> **Extracted records**:
####################

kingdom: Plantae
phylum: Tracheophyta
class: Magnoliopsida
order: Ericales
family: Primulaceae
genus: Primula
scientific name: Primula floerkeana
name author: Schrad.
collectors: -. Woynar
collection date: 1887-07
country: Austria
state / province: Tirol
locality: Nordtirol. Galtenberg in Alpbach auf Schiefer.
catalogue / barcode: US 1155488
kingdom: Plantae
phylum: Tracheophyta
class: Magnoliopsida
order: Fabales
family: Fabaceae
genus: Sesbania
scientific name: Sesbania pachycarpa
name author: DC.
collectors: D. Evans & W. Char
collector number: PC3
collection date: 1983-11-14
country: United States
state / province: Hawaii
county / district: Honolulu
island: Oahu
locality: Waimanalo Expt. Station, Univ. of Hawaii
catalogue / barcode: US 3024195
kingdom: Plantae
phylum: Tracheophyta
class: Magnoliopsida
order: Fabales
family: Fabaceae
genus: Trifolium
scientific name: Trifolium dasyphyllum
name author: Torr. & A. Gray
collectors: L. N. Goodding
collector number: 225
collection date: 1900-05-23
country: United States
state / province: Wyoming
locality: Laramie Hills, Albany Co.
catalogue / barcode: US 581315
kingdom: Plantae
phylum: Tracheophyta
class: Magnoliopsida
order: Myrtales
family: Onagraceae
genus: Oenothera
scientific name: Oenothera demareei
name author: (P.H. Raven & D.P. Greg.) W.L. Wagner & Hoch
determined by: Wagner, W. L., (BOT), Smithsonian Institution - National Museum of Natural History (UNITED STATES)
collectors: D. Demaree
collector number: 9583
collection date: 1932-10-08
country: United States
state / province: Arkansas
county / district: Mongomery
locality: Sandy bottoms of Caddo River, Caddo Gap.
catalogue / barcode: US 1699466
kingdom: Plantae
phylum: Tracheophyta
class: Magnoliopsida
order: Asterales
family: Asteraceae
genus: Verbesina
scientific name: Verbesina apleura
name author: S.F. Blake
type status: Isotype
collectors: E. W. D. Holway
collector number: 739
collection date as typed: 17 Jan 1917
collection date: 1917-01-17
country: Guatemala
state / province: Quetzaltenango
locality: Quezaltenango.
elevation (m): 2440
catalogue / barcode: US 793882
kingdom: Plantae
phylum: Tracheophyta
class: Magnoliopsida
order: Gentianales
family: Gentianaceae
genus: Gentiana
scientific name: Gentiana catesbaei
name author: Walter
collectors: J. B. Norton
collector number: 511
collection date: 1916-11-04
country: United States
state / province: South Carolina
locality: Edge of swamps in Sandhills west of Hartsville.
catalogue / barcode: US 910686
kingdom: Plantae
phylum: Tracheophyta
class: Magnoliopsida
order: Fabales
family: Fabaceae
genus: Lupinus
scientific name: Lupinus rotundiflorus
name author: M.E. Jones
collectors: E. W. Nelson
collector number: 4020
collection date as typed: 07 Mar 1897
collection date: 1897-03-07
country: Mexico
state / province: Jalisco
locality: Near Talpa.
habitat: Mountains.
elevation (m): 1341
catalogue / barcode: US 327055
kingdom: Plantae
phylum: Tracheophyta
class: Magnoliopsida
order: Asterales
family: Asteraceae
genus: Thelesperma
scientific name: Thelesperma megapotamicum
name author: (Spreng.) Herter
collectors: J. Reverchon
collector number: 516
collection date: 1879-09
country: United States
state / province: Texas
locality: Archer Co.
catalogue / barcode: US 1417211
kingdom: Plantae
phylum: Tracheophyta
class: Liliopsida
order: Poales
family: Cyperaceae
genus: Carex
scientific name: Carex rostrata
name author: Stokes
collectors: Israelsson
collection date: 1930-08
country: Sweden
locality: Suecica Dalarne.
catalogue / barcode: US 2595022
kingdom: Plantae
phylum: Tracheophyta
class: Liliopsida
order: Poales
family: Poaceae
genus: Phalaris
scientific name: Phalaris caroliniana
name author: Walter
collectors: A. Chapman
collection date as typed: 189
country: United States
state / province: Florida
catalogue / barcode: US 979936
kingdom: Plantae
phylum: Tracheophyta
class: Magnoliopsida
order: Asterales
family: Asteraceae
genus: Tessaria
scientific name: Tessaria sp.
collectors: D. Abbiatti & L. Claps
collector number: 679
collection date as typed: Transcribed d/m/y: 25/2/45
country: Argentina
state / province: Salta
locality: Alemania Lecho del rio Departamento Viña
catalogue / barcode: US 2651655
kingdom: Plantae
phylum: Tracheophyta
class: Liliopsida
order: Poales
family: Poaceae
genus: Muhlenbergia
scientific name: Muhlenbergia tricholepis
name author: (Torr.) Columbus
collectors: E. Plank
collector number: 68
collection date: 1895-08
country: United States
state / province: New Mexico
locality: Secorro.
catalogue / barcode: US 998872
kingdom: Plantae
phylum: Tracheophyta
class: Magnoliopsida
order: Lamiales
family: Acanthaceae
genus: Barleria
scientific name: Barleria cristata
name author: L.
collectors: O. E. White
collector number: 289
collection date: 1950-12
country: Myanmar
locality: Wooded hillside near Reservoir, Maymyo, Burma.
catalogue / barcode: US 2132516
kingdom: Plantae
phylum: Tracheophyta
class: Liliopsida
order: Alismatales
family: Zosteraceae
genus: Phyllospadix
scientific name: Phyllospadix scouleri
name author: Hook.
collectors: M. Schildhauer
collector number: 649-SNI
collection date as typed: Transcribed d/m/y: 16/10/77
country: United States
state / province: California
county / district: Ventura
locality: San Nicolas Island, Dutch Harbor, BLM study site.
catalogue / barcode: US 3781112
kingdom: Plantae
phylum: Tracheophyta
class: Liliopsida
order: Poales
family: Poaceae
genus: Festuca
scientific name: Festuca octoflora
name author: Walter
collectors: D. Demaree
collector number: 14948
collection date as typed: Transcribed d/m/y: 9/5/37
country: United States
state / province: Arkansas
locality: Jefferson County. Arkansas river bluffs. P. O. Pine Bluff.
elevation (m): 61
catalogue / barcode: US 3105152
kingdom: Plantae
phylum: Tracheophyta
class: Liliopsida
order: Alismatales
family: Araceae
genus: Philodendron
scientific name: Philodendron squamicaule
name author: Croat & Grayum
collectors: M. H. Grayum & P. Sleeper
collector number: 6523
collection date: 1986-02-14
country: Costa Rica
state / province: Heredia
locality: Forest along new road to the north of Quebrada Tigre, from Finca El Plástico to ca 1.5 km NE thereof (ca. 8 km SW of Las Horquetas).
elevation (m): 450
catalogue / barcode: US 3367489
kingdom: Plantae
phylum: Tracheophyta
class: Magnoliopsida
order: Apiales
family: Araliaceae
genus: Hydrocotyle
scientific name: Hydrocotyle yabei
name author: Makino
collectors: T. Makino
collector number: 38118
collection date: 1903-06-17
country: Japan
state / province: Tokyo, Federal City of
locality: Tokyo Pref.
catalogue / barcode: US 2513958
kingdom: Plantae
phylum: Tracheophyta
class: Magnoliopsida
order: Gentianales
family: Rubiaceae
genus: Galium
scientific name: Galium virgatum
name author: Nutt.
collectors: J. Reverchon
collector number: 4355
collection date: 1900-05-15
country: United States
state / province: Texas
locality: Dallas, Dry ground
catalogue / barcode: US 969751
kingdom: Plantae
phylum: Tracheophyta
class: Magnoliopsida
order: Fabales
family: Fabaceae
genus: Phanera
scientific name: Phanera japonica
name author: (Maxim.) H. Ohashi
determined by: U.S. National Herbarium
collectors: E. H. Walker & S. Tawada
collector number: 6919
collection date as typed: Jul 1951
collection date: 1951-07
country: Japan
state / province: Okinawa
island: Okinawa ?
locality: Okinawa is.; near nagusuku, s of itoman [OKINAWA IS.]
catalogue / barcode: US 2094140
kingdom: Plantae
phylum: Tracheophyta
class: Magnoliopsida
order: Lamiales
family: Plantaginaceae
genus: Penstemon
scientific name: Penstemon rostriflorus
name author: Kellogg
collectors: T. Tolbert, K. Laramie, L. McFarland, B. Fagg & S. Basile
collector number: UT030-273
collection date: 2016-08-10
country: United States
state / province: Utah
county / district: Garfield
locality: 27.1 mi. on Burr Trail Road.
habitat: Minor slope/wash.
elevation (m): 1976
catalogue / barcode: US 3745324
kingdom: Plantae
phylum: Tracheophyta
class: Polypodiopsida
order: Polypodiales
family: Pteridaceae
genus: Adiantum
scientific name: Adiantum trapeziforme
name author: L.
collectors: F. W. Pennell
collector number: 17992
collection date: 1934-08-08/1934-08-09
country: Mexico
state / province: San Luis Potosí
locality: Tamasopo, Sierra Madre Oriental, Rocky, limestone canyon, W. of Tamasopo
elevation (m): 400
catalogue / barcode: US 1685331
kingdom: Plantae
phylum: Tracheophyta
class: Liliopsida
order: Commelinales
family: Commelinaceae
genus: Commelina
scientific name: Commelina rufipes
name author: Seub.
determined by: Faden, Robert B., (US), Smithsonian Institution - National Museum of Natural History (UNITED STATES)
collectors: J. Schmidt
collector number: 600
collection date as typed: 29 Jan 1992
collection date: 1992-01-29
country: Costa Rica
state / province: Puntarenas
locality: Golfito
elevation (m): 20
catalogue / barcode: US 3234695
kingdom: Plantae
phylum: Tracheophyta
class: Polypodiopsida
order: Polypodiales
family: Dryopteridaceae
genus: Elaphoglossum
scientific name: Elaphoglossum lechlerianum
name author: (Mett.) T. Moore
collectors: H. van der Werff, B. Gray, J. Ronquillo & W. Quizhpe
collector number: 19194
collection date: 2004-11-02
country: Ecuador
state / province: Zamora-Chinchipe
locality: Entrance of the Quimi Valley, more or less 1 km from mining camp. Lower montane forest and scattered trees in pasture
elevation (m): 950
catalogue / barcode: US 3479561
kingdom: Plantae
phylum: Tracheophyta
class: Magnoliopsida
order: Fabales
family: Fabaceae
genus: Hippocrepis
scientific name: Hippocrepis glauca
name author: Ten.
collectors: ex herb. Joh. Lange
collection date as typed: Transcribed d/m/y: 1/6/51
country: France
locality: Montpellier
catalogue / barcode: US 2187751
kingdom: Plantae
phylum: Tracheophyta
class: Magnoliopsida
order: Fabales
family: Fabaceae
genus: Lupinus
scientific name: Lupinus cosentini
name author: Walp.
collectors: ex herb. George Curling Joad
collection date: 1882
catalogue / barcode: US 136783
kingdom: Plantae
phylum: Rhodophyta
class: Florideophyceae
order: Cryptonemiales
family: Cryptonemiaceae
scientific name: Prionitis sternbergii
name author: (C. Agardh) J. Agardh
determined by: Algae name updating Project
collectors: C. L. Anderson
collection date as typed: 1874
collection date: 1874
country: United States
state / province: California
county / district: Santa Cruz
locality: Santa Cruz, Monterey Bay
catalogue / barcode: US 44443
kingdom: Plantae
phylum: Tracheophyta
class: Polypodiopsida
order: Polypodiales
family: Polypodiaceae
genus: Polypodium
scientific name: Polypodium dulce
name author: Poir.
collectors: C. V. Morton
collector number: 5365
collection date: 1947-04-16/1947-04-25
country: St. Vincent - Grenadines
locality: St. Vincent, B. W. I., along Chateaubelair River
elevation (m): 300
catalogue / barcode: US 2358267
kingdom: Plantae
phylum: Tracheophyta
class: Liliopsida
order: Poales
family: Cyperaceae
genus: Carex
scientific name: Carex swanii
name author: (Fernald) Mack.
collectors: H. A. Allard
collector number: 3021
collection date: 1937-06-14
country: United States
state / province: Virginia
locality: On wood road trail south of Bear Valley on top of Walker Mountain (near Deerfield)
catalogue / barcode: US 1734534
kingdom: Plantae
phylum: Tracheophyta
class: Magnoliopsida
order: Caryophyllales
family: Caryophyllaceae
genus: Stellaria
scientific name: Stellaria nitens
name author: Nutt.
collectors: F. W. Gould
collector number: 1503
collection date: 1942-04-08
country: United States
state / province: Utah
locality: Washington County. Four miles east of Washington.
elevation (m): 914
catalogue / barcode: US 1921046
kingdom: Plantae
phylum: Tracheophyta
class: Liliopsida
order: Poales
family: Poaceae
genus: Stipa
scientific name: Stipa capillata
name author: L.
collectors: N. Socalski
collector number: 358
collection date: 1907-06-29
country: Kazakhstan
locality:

####################

Format the records from the line with "collector number: 6523" up to and including the line with "locality: Forest along" as a numbered list, omitting any blank lines.

1. collector number: 6523
2. collection date: 1986-02-14
3. country: Costa Rica
4. state / province: Heredia
5. locality: Forest along new road to the north of Quebrada Tigre, from Finca El Plástico to ca 1.5 km NE thereof (ca. 8 km SW of Las Horquetas).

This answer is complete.